• [Input]
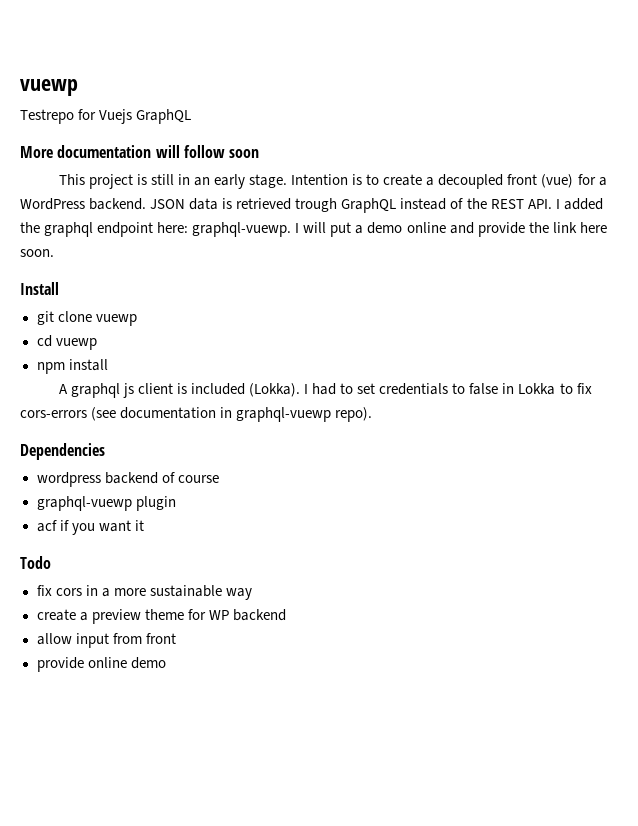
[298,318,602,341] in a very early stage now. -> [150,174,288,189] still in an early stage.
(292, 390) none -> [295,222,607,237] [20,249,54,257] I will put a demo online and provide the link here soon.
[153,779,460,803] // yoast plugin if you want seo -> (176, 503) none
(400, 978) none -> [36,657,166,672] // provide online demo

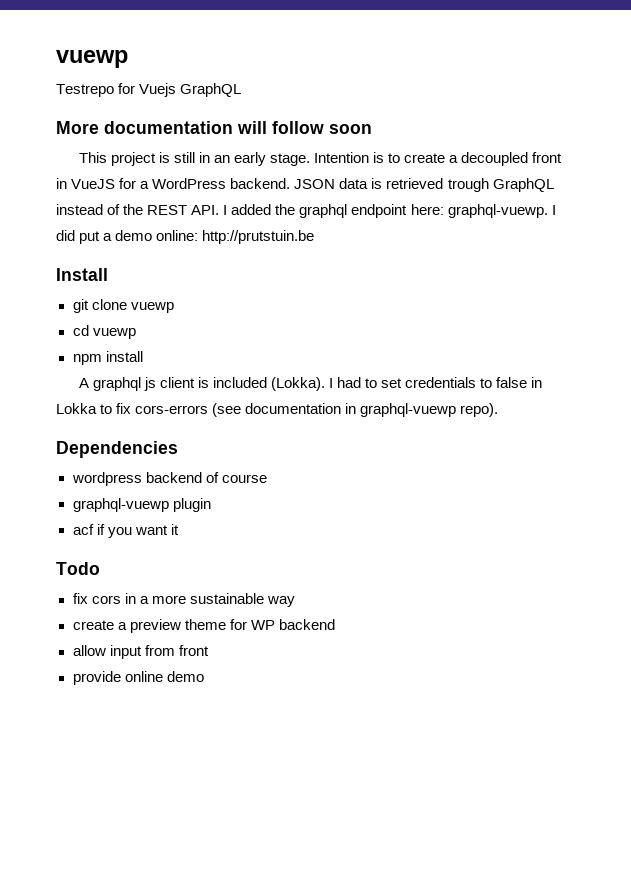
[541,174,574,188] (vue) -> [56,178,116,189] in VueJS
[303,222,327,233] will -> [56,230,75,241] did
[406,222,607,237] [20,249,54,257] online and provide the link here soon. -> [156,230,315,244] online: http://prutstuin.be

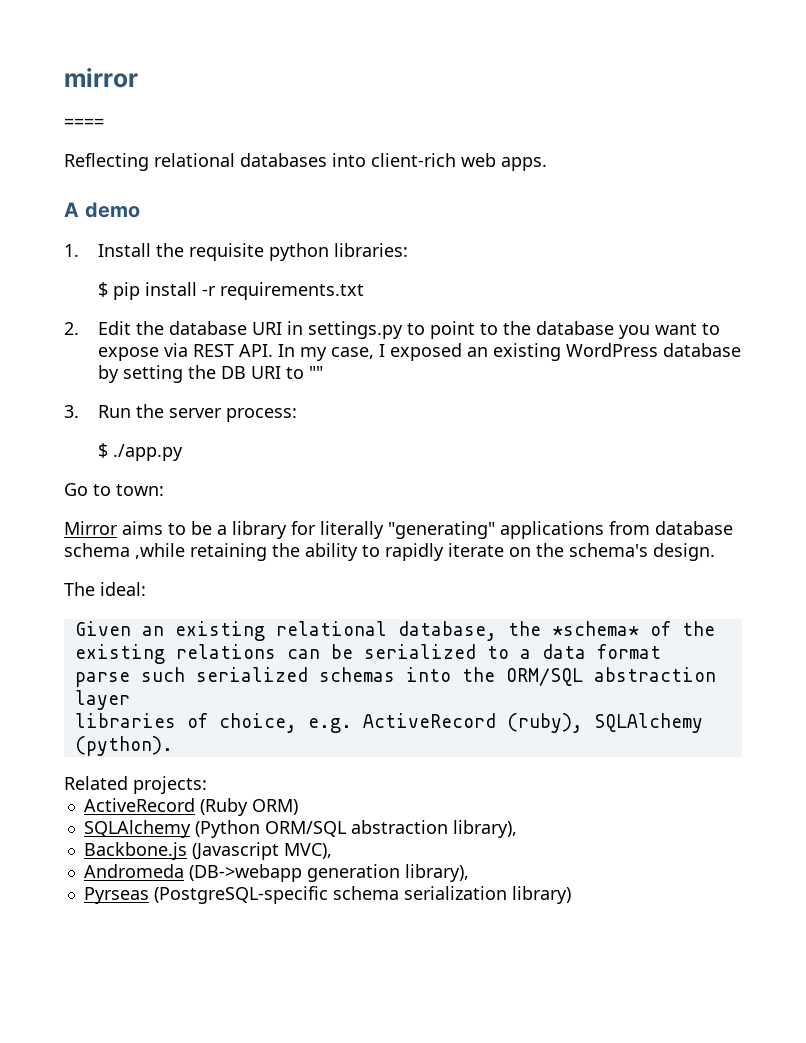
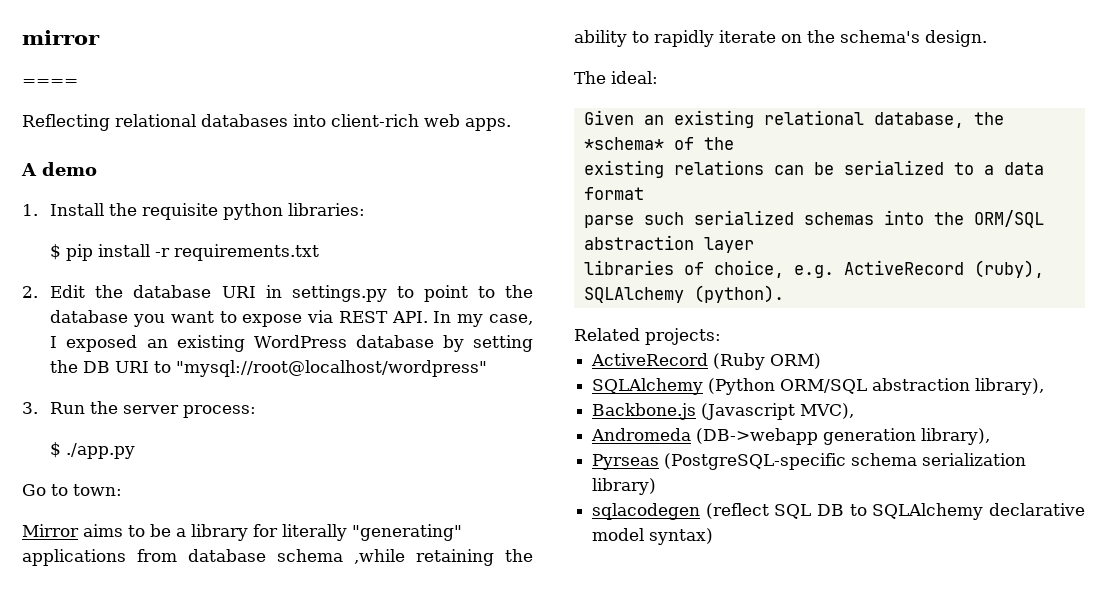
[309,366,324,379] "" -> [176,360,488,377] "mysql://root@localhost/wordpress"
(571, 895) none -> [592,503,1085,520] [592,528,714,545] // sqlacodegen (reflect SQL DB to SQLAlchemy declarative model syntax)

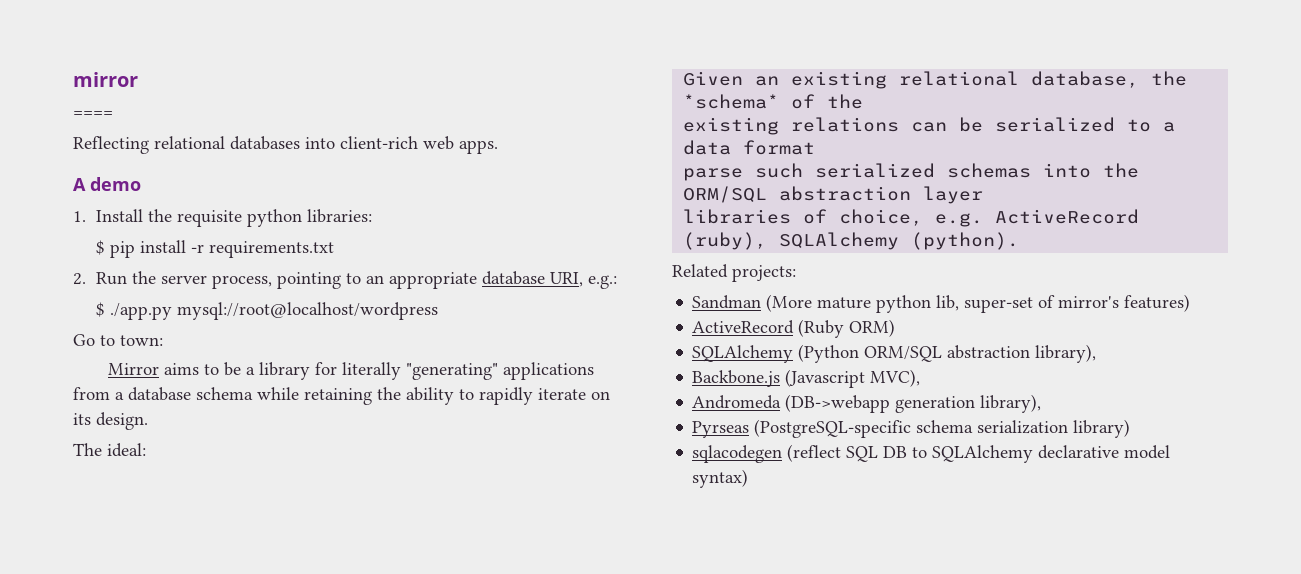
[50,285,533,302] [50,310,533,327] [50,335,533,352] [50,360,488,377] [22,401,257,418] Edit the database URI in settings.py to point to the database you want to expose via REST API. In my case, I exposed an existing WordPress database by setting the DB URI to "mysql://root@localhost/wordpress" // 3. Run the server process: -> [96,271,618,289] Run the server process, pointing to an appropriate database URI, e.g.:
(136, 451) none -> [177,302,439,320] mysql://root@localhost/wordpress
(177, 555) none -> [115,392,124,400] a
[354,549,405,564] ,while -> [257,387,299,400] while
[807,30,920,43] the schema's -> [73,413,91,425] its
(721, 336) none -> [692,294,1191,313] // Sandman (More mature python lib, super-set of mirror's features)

• [Prompt] Please print all the entries exactly as written, but drop the pictures.

• [Result of the exercise]
[298,318,602,341] in a very early stage now. -> [150,174,288,189] still in an early stage.
(292, 390) none -> [295,222,607,237] [20,249,54,257] I will put a demo online and provide the link here soon.
[153,779,460,803] // yoast plugin if you want seo -> (176, 503) none
(400, 978) none -> [36,657,166,672] // provide online demo

[541,174,574,188] (vue) -> [56,178,116,189] in VueJS
[303,222,327,233] will -> [56,230,75,241] did
[406,222,607,237] [20,249,54,257] online and provide the link here soon. -> [156,230,315,244] online: http://prutstuin.be

[309,366,324,379] "" -> [176,360,488,377] "mysql://root@localhost/wordpress"
(571, 895) none -> [592,503,1085,520] [592,528,714,545] // sqlacodegen (reflect SQL DB to SQLAlchemy declarative model syntax)

[50,285,533,302] [50,310,533,327] [50,335,533,352] [50,360,488,377] [22,401,257,418] Edit the database URI in settings.py to point to the database you want to expose via REST API. In my case, I exposed an existing WordPress database by setting the DB URI to "mysql://root@localhost/wordpress" // 3. Run the server process: -> [96,271,618,289] Run the server process, pointing to an appropriate database URI, e.g.:
(136, 451) none -> [177,302,439,320] mysql://root@localhost/wordpress
(177, 555) none -> [115,392,124,400] a
[354,549,405,564] ,while -> [257,387,299,400] while
[807,30,920,43] the schema's -> [73,413,91,425] its
(721, 336) none -> [692,294,1191,313] // Sandman (More mature python lib, super-set of mirror's features)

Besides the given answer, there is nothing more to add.